During the election campaign, I heard Sajid Javid on the Today programme defending more untruths from Boris Johnson after he’d stated a wildly incorrect figure on personal savings related to the Tories’ plan to raise the threshold on National Insurance contributions. Javid laughed off Mishal Husain’s suggestion that Johnson had deliberately spun the figures or had simply given the wrong answer, claiming – on two occasions – that his boss had given “a straight answer”. Based on this logic, where a straight answer – any old bullshit, basically – is deemed completely acceptable, Boris Johnson is roughly on a par with the Family Fortunes contestant who once gave the answer “turkey” to three of the five questions in the Big Money round.

But to compliment the almost daily lies from Boris and many of his Tory colleagues, it also seemed like the BBC had Boris Johnson’s back at every turn during the election campaign. The furore over their archive fuck-up on Remembrance Sunday was apparently the result of a “production mistake”, which just happened to use a three-year-old clip of Johnson at the Cenotaph in which he looked smarter, leaner, more reflective, and not so much like he’d slept in his clothes in the courtyard of Palazzo Terranova with an empty bottle of Beluga vodka for a pillow.

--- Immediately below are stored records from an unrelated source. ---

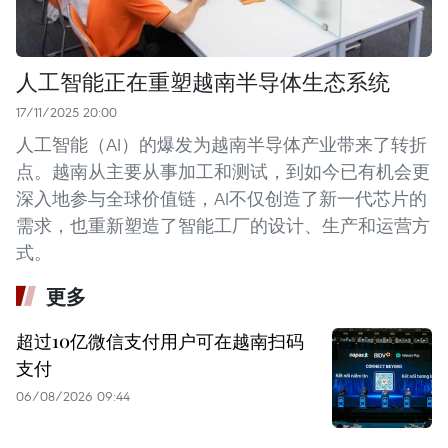
人工智能正在重塑越南半导体生态系统
17/11/2025 20:00
人工智能（AI）的爆发为越南半导体产业带来了转折
点。越南从主要从事加工和测试，到如今已有机会更
深入地参与全球价值链，AI不仅创造了新一代芯片的
需求，也重新塑造了智能工厂的设计、生产和运营方
式。
更多
超过10亿微信支付用户可在越南扫码
支付
06/08/2026 09:44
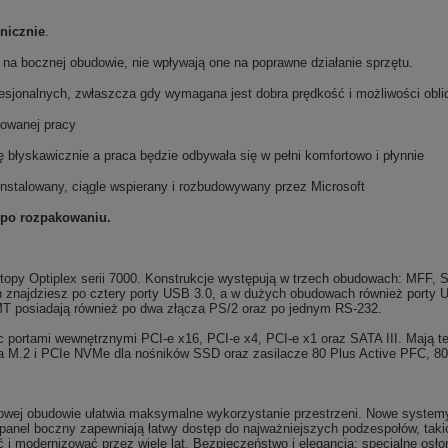
nicznie
.
a na bocznej obudowie, nie wpływają one na poprawne działanie sprzętu.
fesjonalnych, zwłaszcza gdy wymagana jest dobra prędkość i możliwości obl
sowanej pracy
 błyskawicznie a praca będzie odbywała się w pełni komfortowo i płynnie
instalowany, ciągle wspierany i rozbudowywany przez Microsoft
 po rozpakowaniu.
ktopy Optiplex serii 7000. Konstrukcje występują w trzech obudowach: MFF
h znajdziesz po cztery porty USB 3.0, a w dużych obudowach również porty
 MT posiadają również po dwa złącza PS/2 oraz po jednym RS-232.
portami wewnętrznymi PCI-e x16, PCI-e x4, PCI-e x1 oraz SATA III. Mają te
a M.2 i PCIe NVMe dla nośników SSD oraz zasilacze 80 Plus Active PFC, 80 
ej obudowie ułatwia maksymalne wykorzystanie przestrzeni. Nowe systemy 
anel boczny zapewniają łatwy dostęp do najważniejszych podzespołów, takic
i modernizować przez wiele lat. Bezpieczeństwo i elegancja: specjalne os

A genuine mistake would have been to insert that clip of Boris Johnson barrelling into a 10-year-old child during a game of street rugby while on a trade visit to Japan, exhibiting the same runaway momentum as someone fleeing a village fete with an entire hog roast under one arm. Or instead of cutting to a close-up of Boris solemnly approaching the cenotaph, they could have dropped in that flag-waving clip of him hanging on a zip-wire like a tripe-filled piñata, with his nuts bulging over his harness like proptotic eyeballs.

But none of that matters anyway, when you’ve got former Labour voters (and Leavers) in Northfield, Birmingham, telling focus groups that Boris is “such a character” and “a loveable buffoon”. If he’d impaled a load of school children on giant kebab skewers outside Conservative party HQ and used their fresh blood to scrawl ‘Get Brexit Done!’ on the pavement, while wearing a suit made entirely of rubles, a deafening cheer would probably have erupted around the country. “That’s just so Boris!” people would say, accepting the horror before them as entirely necessary in order for them to get their blue passports back.

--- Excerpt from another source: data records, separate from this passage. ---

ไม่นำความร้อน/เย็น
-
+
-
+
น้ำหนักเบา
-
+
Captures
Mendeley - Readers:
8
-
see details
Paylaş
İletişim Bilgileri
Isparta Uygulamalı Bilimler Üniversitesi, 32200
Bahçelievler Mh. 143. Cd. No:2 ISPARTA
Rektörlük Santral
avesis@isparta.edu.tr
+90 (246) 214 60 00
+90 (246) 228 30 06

The day after the election, writer and broadcaster Guto Harri was on Good Morning Britain talking about Boris, when he said: “He can stuff a sausage roll in his mouth and it looks like it belongs there, when a Labour leader can’t even eat a bacon sandwich.”

The Ed Miliband bacon sandwich photo was taken on 21 May 2014, over five and a half years ago. It was such a ridiculous statement that he may as well have said: “Boris is brilliant at being alive when former Labour leader John Smith couldn’t even survive a fatal heart attack.” Furthermore, Boris doesn’t even know the price of a fucking sausage roll. And how it fits in his mouth alongside the lies, deceit and general horseshit is a mystery?

But anyway, we are where we are. Which is to say: we’re fucked. I thought writing this would be cathartic. But it wasn’t. The country is fucked and the future is terrifying. We’re on the cusp of a new decade…and fuck know’s what awaits us?